GGML_TYPE_Q3_K：“type-0” 3位量化，超級塊包含16個塊，每個塊有16個權重。縮放用6位量化，最終使用3.4375 bpw。
GGML_TYPE_Q4_K：“type-1” 4位量化，超級塊包含8個塊，每個塊有32個權重。縮放和最小值用6位量化，最終使用4.5 bpw。
GGML_TYPE_Q5_K：“type-1” 5位量化，與GGML_TYPE_Q4_K具有相同的超級塊結構，最終使用5.5 bpw。
GGML_TYPE_Q6_K：“type-0” 6位量化，超級塊包含16個塊，每個塊有16個權重。縮放用8位量化，最終使用6.5625 bpw。

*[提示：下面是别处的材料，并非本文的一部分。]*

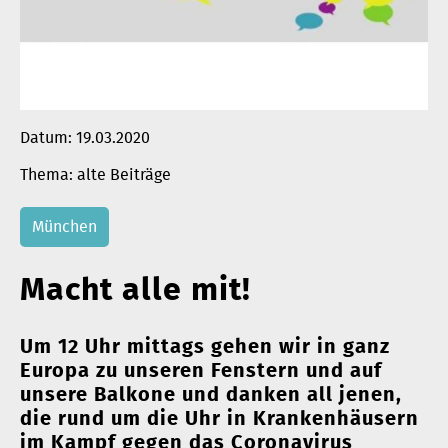
Datum:
19.03.2020
alte Beiträge
München
Macht alle mit!
Um 12 Uhr mittags gehen wir in ganz
Europa zu unseren Fenstern und auf
unsere Balkone und danken all jenen,
die rund um die Uhr in Krankenhäusern
im Kampf gegen das Coronavirus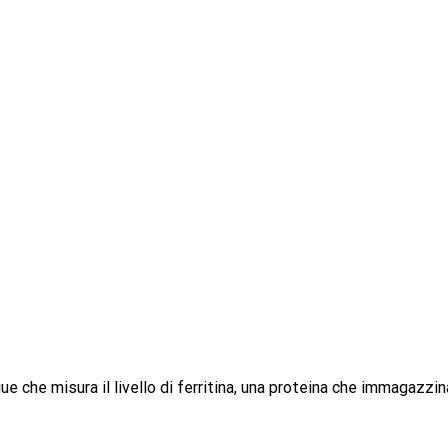
e che misura il livello di ferritina, una proteina che immagazzina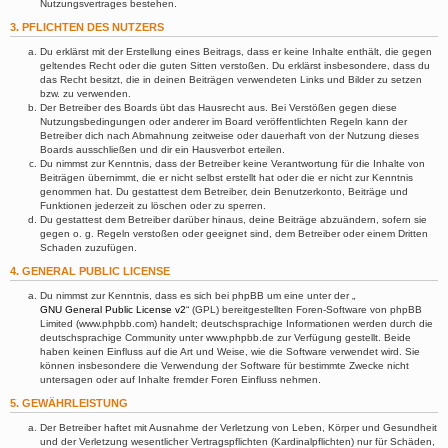
Nutzungsvertrages bestehen.
3. PFLICHTEN DES NUTZERS
Du erklärst mit der Erstellung eines Beitrags, dass er keine Inhalte enthält, die gegen
geltendes Recht oder die guten Sitten verstoßen. Du erklärst insbesondere, dass du
das Recht besitzt, die in deinen Beiträgen verwendeten Links und Bilder zu setzen
bzw. zu verwenden.
Der Betreiber des Boards übt das Hausrecht aus. Bei Verstößen gegen diese
Nutzungsbedingungen oder anderer im Board veröffentlichten Regeln kann der
Betreiber dich nach Abmahnung zeitweise oder dauerhaft von der Nutzung dieses
Boards ausschließen und dir ein Hausverbot erteilen.
Du nimmst zur Kenntnis, dass der Betreiber keine Verantwortung für die Inhalte von
Beiträgen übernimmt, die er nicht selbst erstellt hat oder die er nicht zur Kenntnis
genommen hat. Du gestattest dem Betreiber, dein Benutzerkonto, Beiträge und
Funktionen jederzeit zu löschen oder zu sperren.
Du gestattest dem Betreiber darüber hinaus, deine Beiträge abzuändern, sofern sie
gegen o. g. Regeln verstoßen oder geeignet sind, dem Betreiber oder einem Dritten
Schaden zuzufügen.
4. GENERAL PUBLIC LICENSE
Du nimmst zur Kenntnis, dass es sich bei phpBB um eine unter der „
GNU General Public License v2
“ (GPL) bereitgestellten Foren-Software von phpBB
Limited (www.phpbb.com) handelt; deutschsprachige Informationen werden durch die
deutschsprachige Community unter www.phpbb.de zur Verfügung gestellt. Beide
haben keinen Einfluss auf die Art und Weise, wie die Software verwendet wird. Sie
können insbesondere die Verwendung der Software für bestimmte Zwecke nicht
untersagen oder auf Inhalte fremder Foren Einfluss nehmen.
5. GEWÄHRLEISTUNG
Der Betreiber haftet mit Ausnahme der Verletzung von Leben, Körper und Gesundheit
und der Verletzung wesentlicher Vertragspflichten (Kardinalpflichten) nur für Schäden,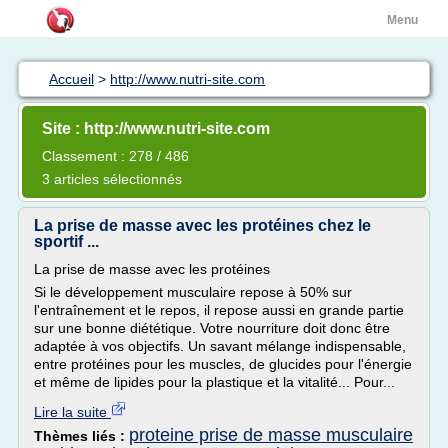
Menu
Accueil
>
http://www.nutri-site.com
Site : http://www.nutri-site.com
Classement : 278 / 486
3 articles sélectionnés
La prise de masse avec les protéines chez le
sportif ...
La prise de masse avec les protéines
Si le développement musculaire repose à 50% sur
l'entraînement et le repos, il repose aussi en grande partie
sur une bonne diététique. Votre nourriture doit donc être
adaptée à vos objectifs. Un savant mélange indispensable,
entre protéines pour les muscles, de glucides pour l'énergie
et même de lipides pour la plastique et la vitalité... Pour...
Lire la suite
proteine prise de masse musculaire
Thèmes liés :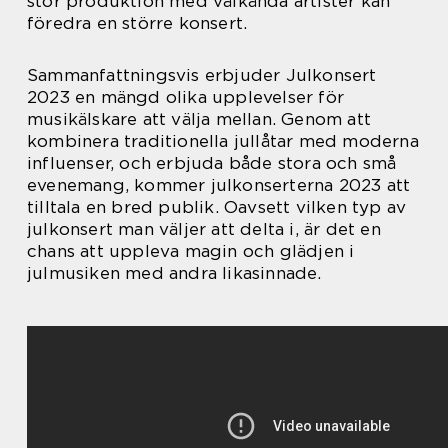
stor produktion med välkända artister kan
föredra en större konsert.
Sammanfattningsvis erbjuder Julkonsert
2023 en mängd olika upplevelser för
musikälskare att välja mellan. Genom att
kombinera traditionella jullåtar med moderna
influenser, och erbjuda både stora och små
evenemang, kommer julkonserterna 2023 att
tilltala en bred publik. Oavsett vilken typ av
julkonsert man väljer att delta i, är det en
chans att uppleva magin och glädjen i
julmusiken med andra likasinnade.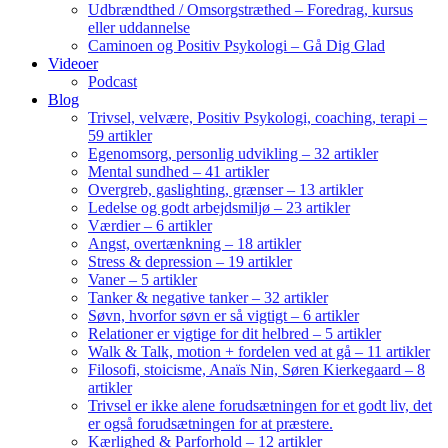
Udbrændthed / Omsorgstræthed – Foredrag, kursus
eller uddannelse
Caminoen og Positiv Psykologi – Gå Dig Glad
Videoer
Podcast
Blog
Trivsel, velvære, Positiv Psykologi, coaching, terapi –
59 artikler
Egenomsorg, personlig udvikling – 32 artikler
Mental sundhed – 41 artikler
Overgreb, gaslighting, grænser – 13 artikler
Ledelse og godt arbejdsmiljø – 23 artikler
Værdier – 6 artikler
Angst, overtænkning – 18 artikler
Stress & depression – 19 artikler
Vaner – 5 artikler
Tanker & negative tanker – 32 artikler
Søvn, hvorfor søvn er så vigtigt – 6 artikler
Relationer er vigtige for dit helbred – 5 artikler
Walk & Talk, motion + fordelen ved at gå – 11 artikler
Filosofi, stoicisme, Anaïs Nin, Søren Kierkegaard – 8
artikler
Trivsel er ikke alene forudsætningen for et godt liv, det
er også forudsætningen for at præstere.
Kærlighed & Parforhold – 12 artikler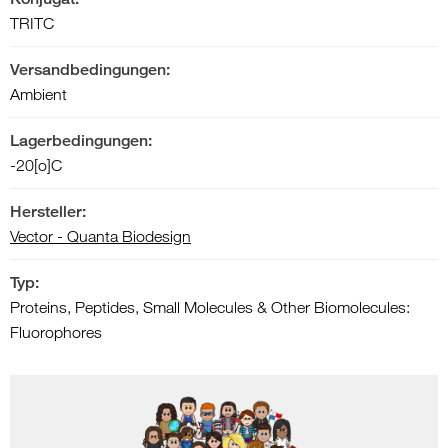
TRITC
Versandbedingungen:
Ambient
Lagerbedingungen:
-20[o]C
Hersteller:
Vector - Quanta Biodesign
Typ:
Proteins, Peptides, Small Molecules & Other Biomolecules:
Fluorophores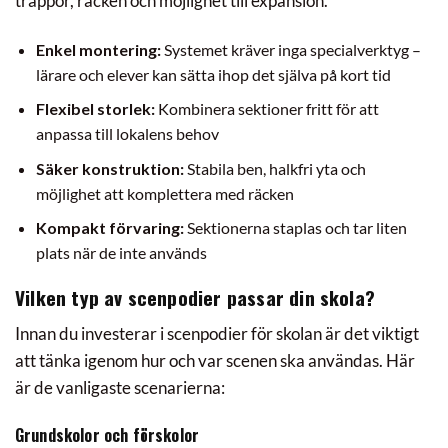
trappor, räcken och möjlighet till expansion.
Enkel montering:
Systemet kräver inga specialverktyg –
lärare och elever kan sätta ihop det själva på kort tid
Flexibel storlek:
Kombinera sektioner fritt för att
anpassa till lokalens behov
Säker konstruktion:
Stabila ben, halkfri yta och
möjlighet att komplettera med räcken
Kompakt förvaring:
Sektionerna staplas och tar liten
plats när de inte används
Vilken typ av scenpodier passar din skola?
Innan du investerar i scenpodier för skolan är det viktigt
att tänka igenom hur och var scenen ska användas. Här
är de vanligaste scenarierna:
Grundskolor och förskolor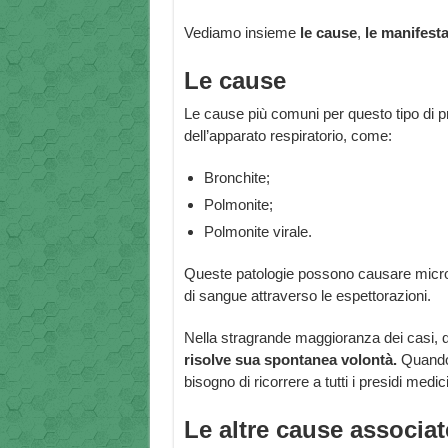
Vediamo insieme
le cause
,
le manifestaz
Le cause
Le cause più comuni per questo tipo di p
dell’apparato respiratorio, come:
Bronchite;
Polmonite;
Polmonite virale.
Queste patologie possono causare micro
di sangue attraverso le espettorazioni.
Nella stragrande maggioranza dei casi, q
risolve sua spontanea volontà.
Quando 
bisogno di ricorrere a tutti i presidi medi
Le altre cause associate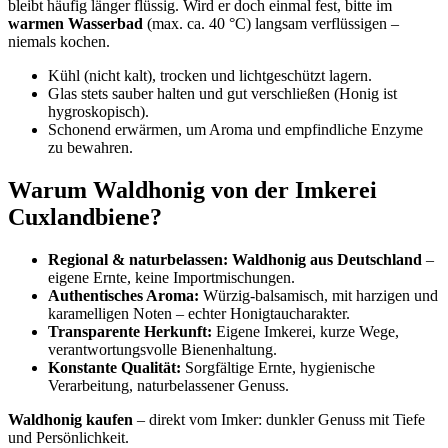
bleibt häufig länger flüssig. Wird er doch einmal fest, bitte im
warmen Wasserbad
(max. ca. 40 °C) langsam verflüssigen –
niemals kochen.
Kühl (nicht kalt), trocken und lichtgeschützt lagern.
Glas stets sauber halten und gut verschließen (Honig ist
hygroskopisch).
Schonend erwärmen, um Aroma und empfindliche Enzyme
zu bewahren.
Warum Waldhonig von der Imkerei
Cuxlandbiene?
Regional & naturbelassen:
Waldhonig aus Deutschland
–
eigene Ernte, keine Importmischungen.
Authentisches Aroma:
Würzig-balsamisch, mit harzigen und
karamelligen Noten – echter Honigtaucharakter.
Transparente Herkunft:
Eigene Imkerei, kurze Wege,
verantwortungsvolle Bienenhaltung.
Konstante Qualität:
Sorgfältige Ernte, hygienische
Verarbeitung, naturbelassener Genuss.
Waldhonig kaufen
– direkt vom Imker: dunkler Genuss mit Tiefe
und Persönlichkeit.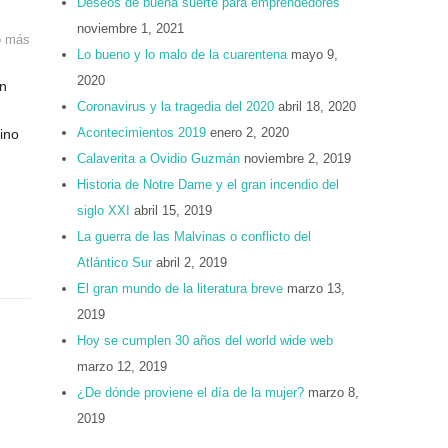
Deseos de buena suerte para emprendedores
noviembre 1, 2021
o más
Lo bueno y lo malo de la cuarentena
mayo 9,
2020
an
Coronavirus y la tragedia del 2020
abril 18, 2020
Acontecimientos 2019
enero 2, 2020
ino
Calaverita a Ovidio Guzmán
noviembre 2, 2019
Historia de Notre Dame y el gran incendio del
siglo XXI
abril 15, 2019
La guerra de las Malvinas o conflicto del
Atlántico Sur
abril 2, 2019
El gran mundo de la literatura breve
marzo 13,
2019
Hoy se cumplen 30 años del world wide web
marzo 12, 2019
¿De dónde proviene el día de la mujer?
marzo 8,
2019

請參考下面的 提供的文件 表格，查看哪些文件使用了哪些方法以及如何使用。

提供的文件

名稱	量化方法	位數	大小	所需最大RAM	使用場景
daringmaid-20b.Q2_K.gguf	Q2_K	2	8.31 GB	10.81 GB	最小，但有顯著的質量損失，不建議用於大多數用途
daringmaid-20b.Q3_K_S.gguf	Q3_K_S	3	8.66 GB	11.16 GB	非常小，但有較高的質量損失
daringmaid-20b.Q3_K_M.gguf	Q3_K_M	3	9.70 GB	12.20 GB	非常小，但有較高的質量損失
daringmaid-20b.Q3_K_L.gguf	Q3_K_L	3	10.63 GB	13.13 GB	小，但有顯著的質量損失
daringmaid-20b.Q4_0.gguf	Q4_0	4	11.29 GB	13.79 GB	舊版；小，但有非常高的質量損失，建議使用Q3_K_M
daringmaid-20b.Q4_K_S.gguf	Q4_K_S	4	11.34 GB	13.84 GB	小，但有較大的質量損失
daringmaid-20b.Q4_K_M.gguf	Q4_K_M	4	12.04 GB	14.54 GB	中等，質量平衡，推薦使用
daringmaid-20b.Q5_0.gguf	Q5_0	5	13.77 GB	16.27 GB	舊版；中等，質量平衡，建議使用Q4_K_M
daringmaid-20b.Q5_K_S.gguf	Q5_K_S	5	13.77 GB	16.27 GB	大，質量損失低，推薦使用
daringmaid-20b.Q5_K_M.gguf	Q5_K_M	5	14.16 GB	16.66 GB	大，質量損失非常低，推薦使用
daringmaid-20b.Q6_K.gguf	Q6_K	6	16.41 GB	18.91 GB	非常大，質量損失極低
daringmaid-20b.Q8_0.gguf	Q8_0	8	21.25 GB	23.75 GB	非常大，質量損失極低，但不建議使用

注意：上述RAM數字假設沒有進行GPU卸載。如果將層卸載到GPU，這將減少RAM使用並使用VRAM。

📄 許可證

源模型的創建者將其許可證列為 cc-by-nc-4.0，因此本次量化也使用了相同的許可證。

由於該模型基於Llama 2，它也受Meta Llama 2許可證條款的約束，並且額外包含了該許可證文件。因此，應認為該模型聲稱同時受這兩個許可證的約束。我已聯繫Hugging Face以澄清雙重許可問題，但他們尚未有官方立場。如果情況發生變化，或者Meta對此情況提供任何反饋，我將相應更新此部分。

在此期間，任何關於許可證的問題，特別是這兩個許可證如何相互作用的問題，應直接諮詢原始模型倉庫：Kooten的DaringMaid 20B。